As someone who's not used these library methods before, I would expect splitBy and splitLines to work differently to each other. When splitting into lines, I would assume that it is repeatedly applying the regular expression "([^t]*) (t|$)" where t is the line-terminator. You return the first group each time, and discard the rest. The 2nd group also handles the end-of-string boundary condition. As others have said, I would expect splitBy to return all of the zero-length matches as well - interlieving a "[^t]*" match-and-return with a "t" match-and-discard. The collapsed form of the output is the same as interleving a "[^t]" match-and-return with a "t*" match-and-discard. Matthew On Thursday 13 July 2006 10:16, Jon Fairbairn wrote:
On 2006-07-12 at 23:24BST "Brian Hulley" wrote:
Christian Maeder wrote:
Donald Bruce Stewart schrieb:
Question over whether it should be: splitBy (=='a') "aabbaca" == ["","","bb","c",""] or splitBy (=='a') "aabbaca" == ["bb","c"]
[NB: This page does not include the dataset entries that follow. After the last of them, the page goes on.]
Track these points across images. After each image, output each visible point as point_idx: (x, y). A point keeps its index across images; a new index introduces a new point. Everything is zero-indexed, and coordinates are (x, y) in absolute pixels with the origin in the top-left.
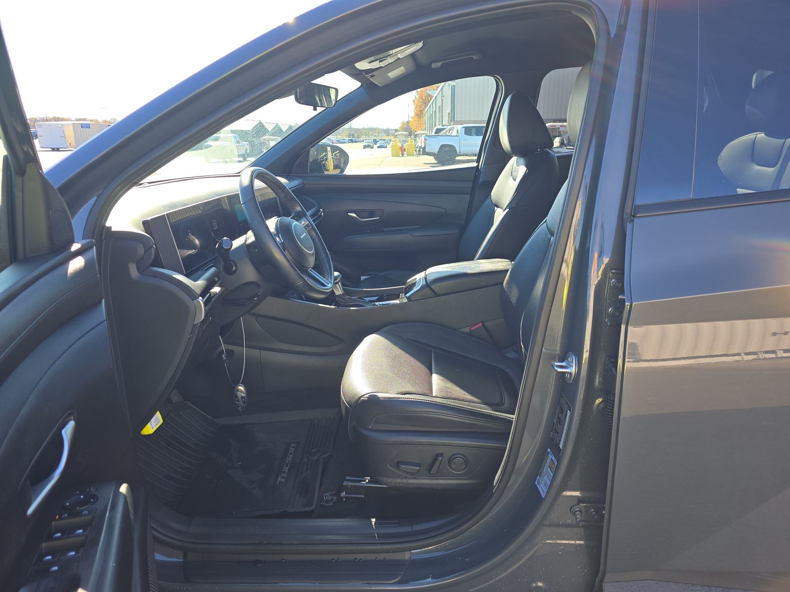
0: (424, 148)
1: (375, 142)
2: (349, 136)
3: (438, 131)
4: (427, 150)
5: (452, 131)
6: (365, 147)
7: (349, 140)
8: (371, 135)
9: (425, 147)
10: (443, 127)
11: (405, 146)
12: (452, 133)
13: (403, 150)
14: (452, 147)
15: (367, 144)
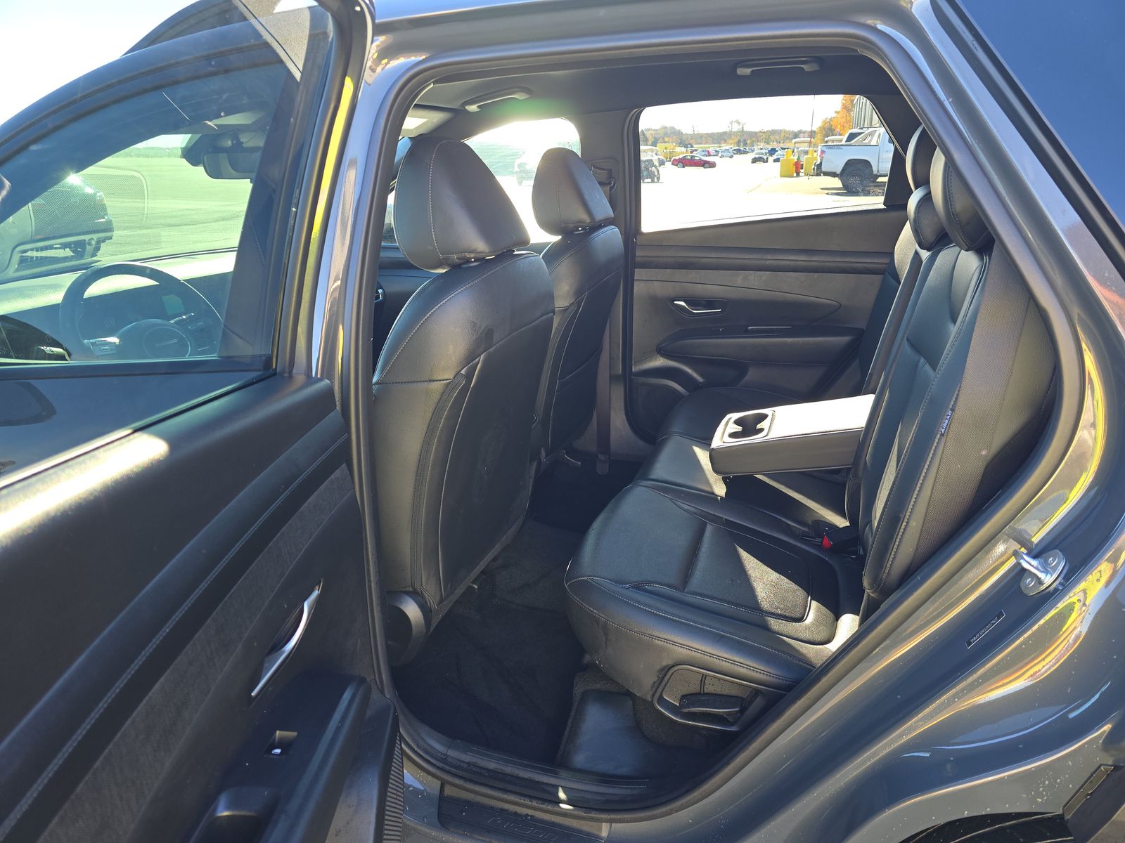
0: (819, 166)
1: (773, 151)
2: (738, 143)
3: (852, 137)
4: (824, 169)
5: (872, 138)
6: (754, 161)
7: (734, 150)
8: (773, 141)
9: (821, 163)
10: (860, 131)
11: (804, 159)
12: (870, 141)
13: (798, 167)
14: (866, 164)
15: (757, 156)
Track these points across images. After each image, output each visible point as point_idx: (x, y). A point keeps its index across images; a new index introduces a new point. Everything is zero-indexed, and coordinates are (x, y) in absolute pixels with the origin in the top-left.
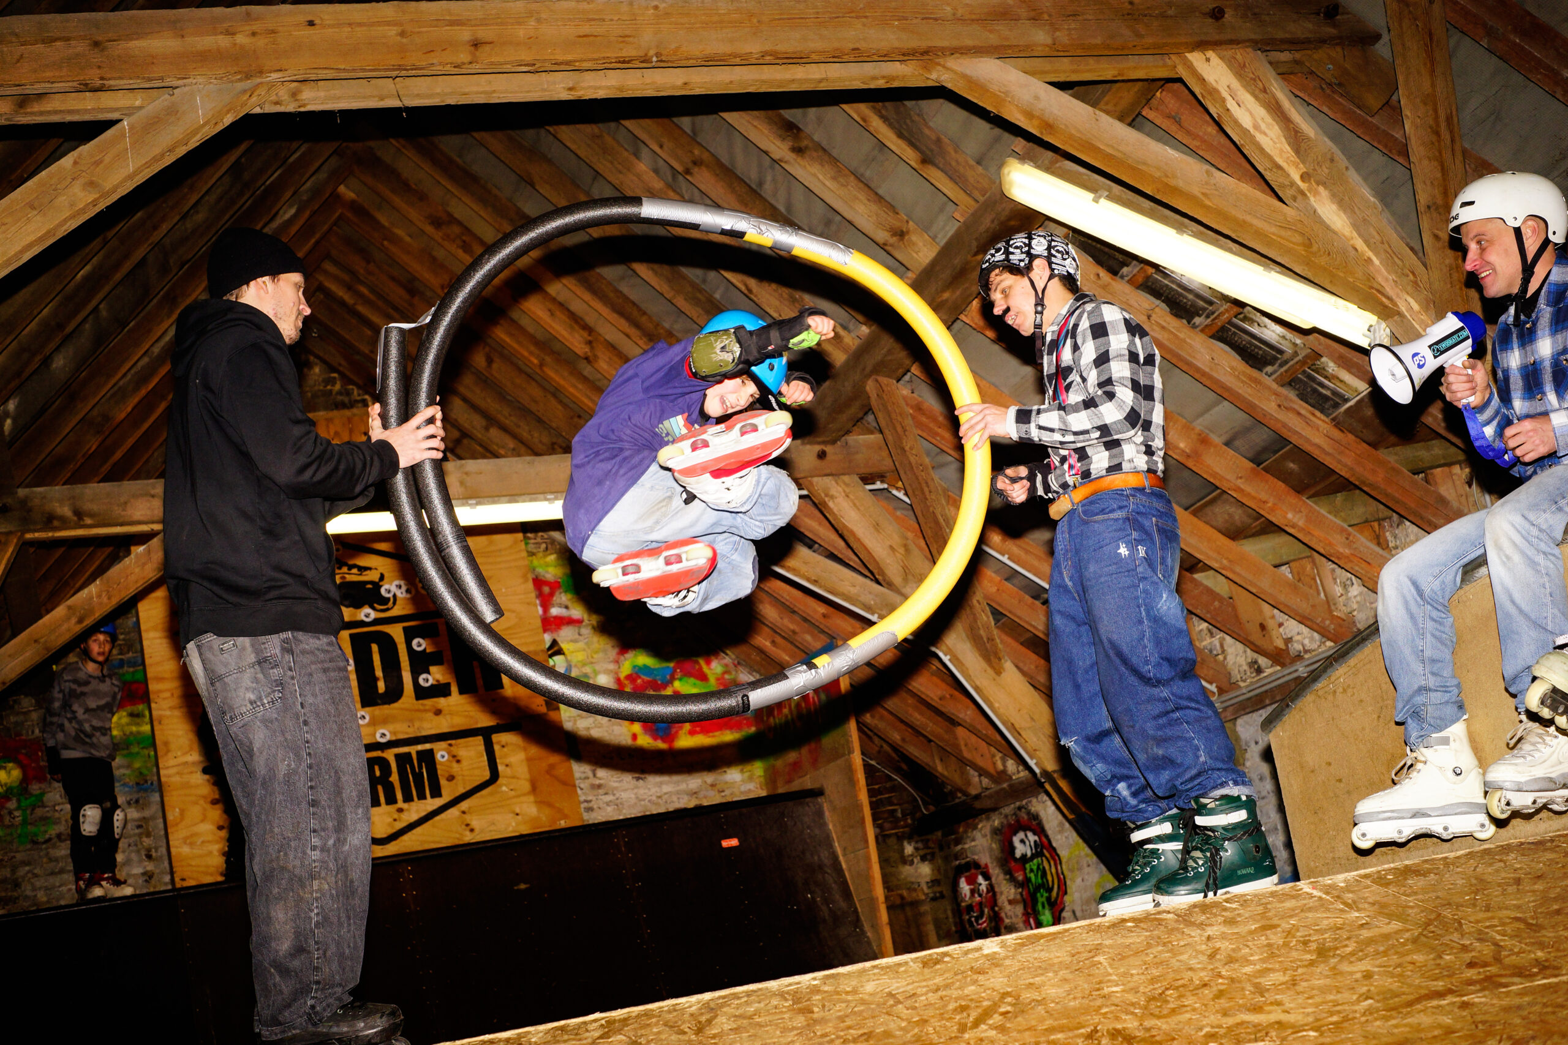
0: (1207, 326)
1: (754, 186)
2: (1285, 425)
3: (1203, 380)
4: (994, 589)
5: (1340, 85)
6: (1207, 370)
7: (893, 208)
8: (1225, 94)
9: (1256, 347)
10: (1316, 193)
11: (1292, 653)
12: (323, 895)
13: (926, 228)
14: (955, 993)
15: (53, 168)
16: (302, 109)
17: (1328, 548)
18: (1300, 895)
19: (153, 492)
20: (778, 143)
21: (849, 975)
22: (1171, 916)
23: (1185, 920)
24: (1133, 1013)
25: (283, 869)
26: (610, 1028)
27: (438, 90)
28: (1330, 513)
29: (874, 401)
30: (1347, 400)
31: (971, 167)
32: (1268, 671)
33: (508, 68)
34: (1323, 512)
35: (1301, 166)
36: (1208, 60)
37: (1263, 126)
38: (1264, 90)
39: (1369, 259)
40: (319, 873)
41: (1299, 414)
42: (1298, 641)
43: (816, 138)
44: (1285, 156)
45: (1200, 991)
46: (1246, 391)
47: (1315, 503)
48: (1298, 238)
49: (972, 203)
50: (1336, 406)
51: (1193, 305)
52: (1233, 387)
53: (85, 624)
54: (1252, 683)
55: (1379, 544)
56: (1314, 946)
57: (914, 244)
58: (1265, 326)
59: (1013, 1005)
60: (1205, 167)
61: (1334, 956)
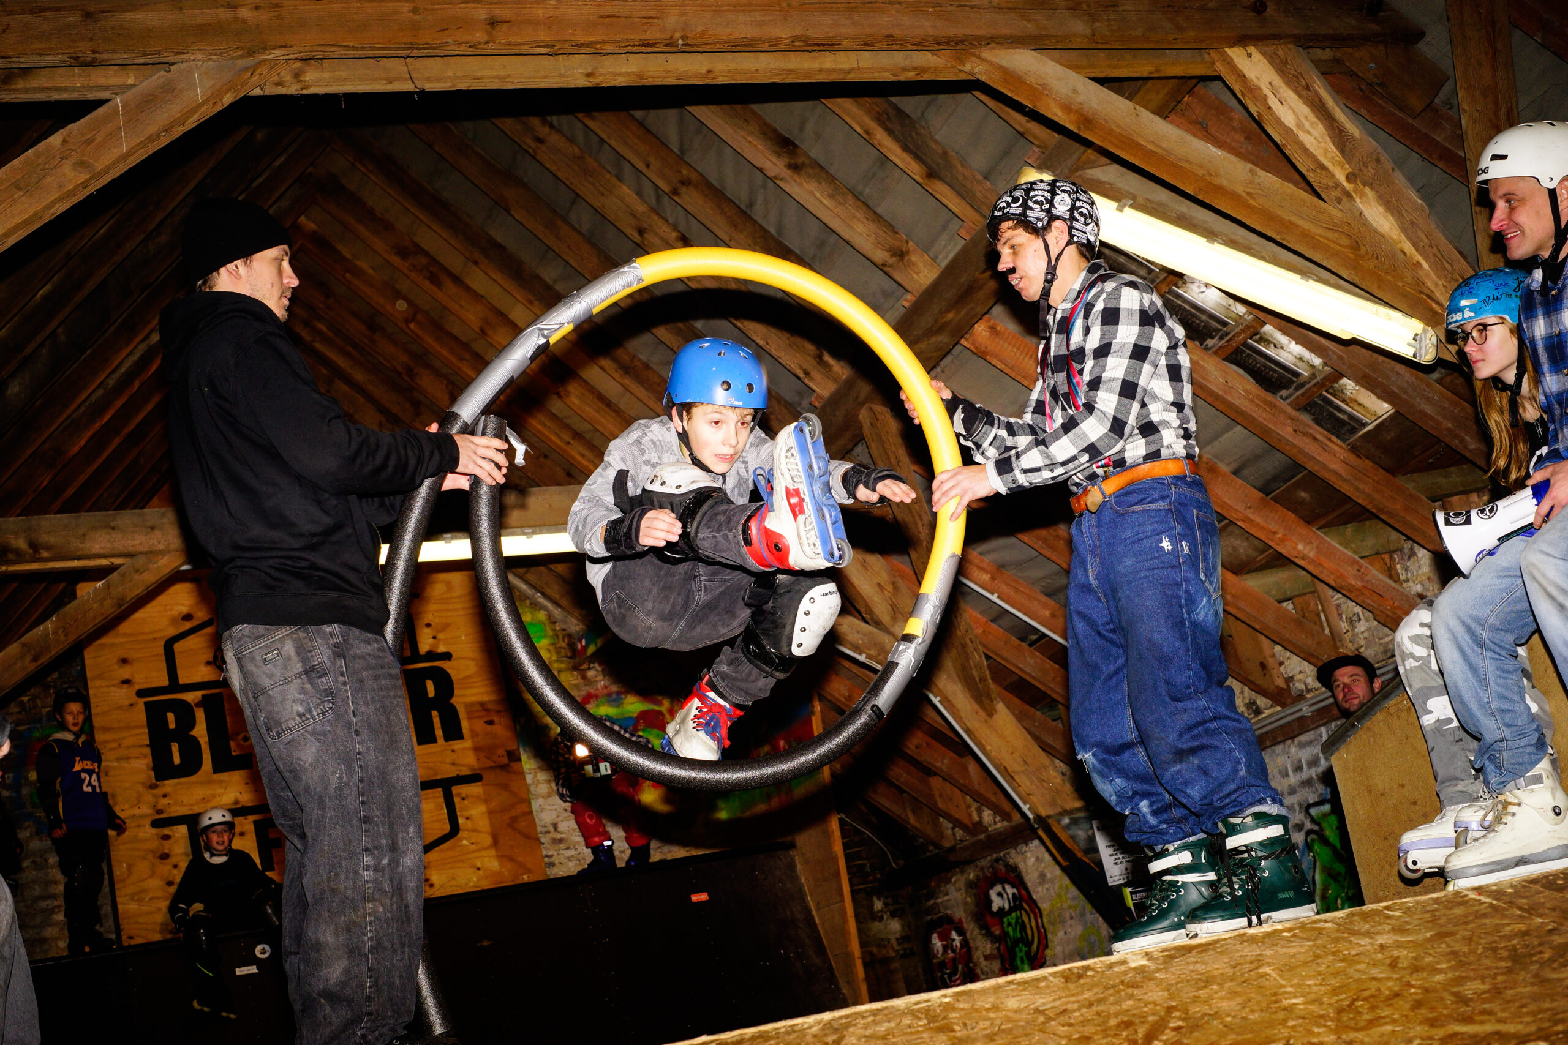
0: (1220, 348)
1: (744, 208)
2: (1301, 451)
3: (1216, 404)
4: (980, 631)
5: (1382, 85)
6: (1221, 393)
7: (892, 229)
8: (1267, 91)
9: (1271, 369)
10: (1362, 195)
11: (1294, 692)
13: (926, 250)
14: (1113, 1009)
15: (41, 146)
16: (305, 92)
17: (1339, 581)
18: (1467, 901)
19: (112, 524)
20: (774, 160)
22: (1329, 925)
23: (1346, 929)
24: (1325, 1026)
25: (334, 890)
27: (450, 74)
28: (1340, 544)
29: (867, 430)
30: (1364, 425)
31: (978, 182)
33: (525, 49)
34: (1334, 543)
35: (1347, 166)
36: (1250, 55)
37: (1307, 125)
38: (1307, 88)
39: (1418, 263)
40: (373, 894)
41: (1315, 439)
42: (1300, 680)
43: (813, 154)
44: (1330, 155)
45: (1394, 1001)
46: (1261, 415)
47: (1325, 533)
48: (1345, 241)
50: (1353, 430)
51: (1207, 326)
52: (1248, 411)
53: (39, 663)
55: (1390, 577)
56: (1505, 954)
57: (914, 264)
58: (1282, 348)
59: (1183, 1020)
60: (1251, 166)
61: (1532, 962)
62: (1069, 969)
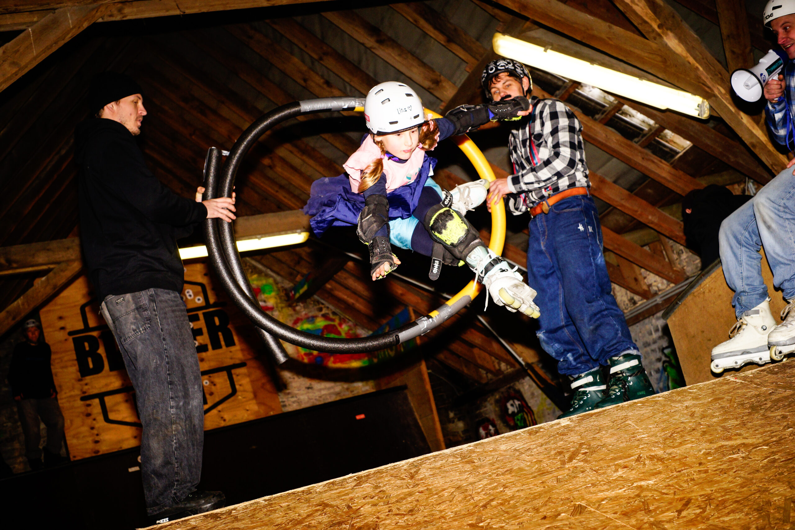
0: (603, 119)
1: (356, 65)
2: (646, 168)
6: (604, 142)
7: (432, 70)
9: (628, 127)
10: (666, 35)
11: (652, 292)
12: (179, 433)
13: (450, 79)
14: (553, 446)
16: (126, 19)
17: (670, 233)
20: (370, 39)
21: (489, 443)
22: (660, 399)
23: (669, 400)
24: (658, 447)
25: (155, 419)
26: (360, 482)
28: (670, 215)
30: (678, 153)
31: (474, 42)
32: (640, 303)
34: (667, 215)
35: (658, 20)
37: (636, 1)
39: (697, 68)
40: (176, 421)
41: (653, 162)
42: (655, 286)
43: (389, 35)
44: (648, 15)
45: (692, 433)
46: (625, 151)
47: (662, 210)
48: (659, 59)
49: (476, 61)
50: (673, 156)
51: (595, 108)
52: (618, 150)
53: (16, 320)
54: (631, 310)
56: (748, 406)
57: (444, 87)
58: (633, 116)
59: (588, 449)
60: (608, 24)
61: (761, 409)
62: (531, 429)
I argue the second form is what people usually want.
Yes, the second form is needed for "words", but the first form is needed for "lines", where one final empty element needs to be removed from your version!
Prelude> lines "a\nb\n" ["a","b"] Prelude> lines "a\n\nb\n\n" ["a","","b",""]
Prelude.lines and Prelude.unlines treat '\n' as a terminator instead of a separator. I'd argue that this is poor design, since information is lost ie lines . unlines === id whereas unlines . lines =/= id whereas if '\n' had been properly conceived of as a separator, the identity would hold.
Hooray! I've been waiting to ask "Why aren't we asking what laws hold for these operations?" but now you've saved me the effort. I've been bitten by unlines . lines /= id already; it's something we could gainfully change without wrecking too much code, methinks.
So I vote for the first option ie:
splitBy (=='a') "aabbaca" == ["","","bb","c",""]
Seconded.
As far as naming is concerned, since this is a declarative language, surely we shouldn't be using active verbs like this? (OK I lost that argument way back in the mists of Haskell 0.0 with take. Before then I called "take" "first": "first n some_list" reads perfectly well).
Jón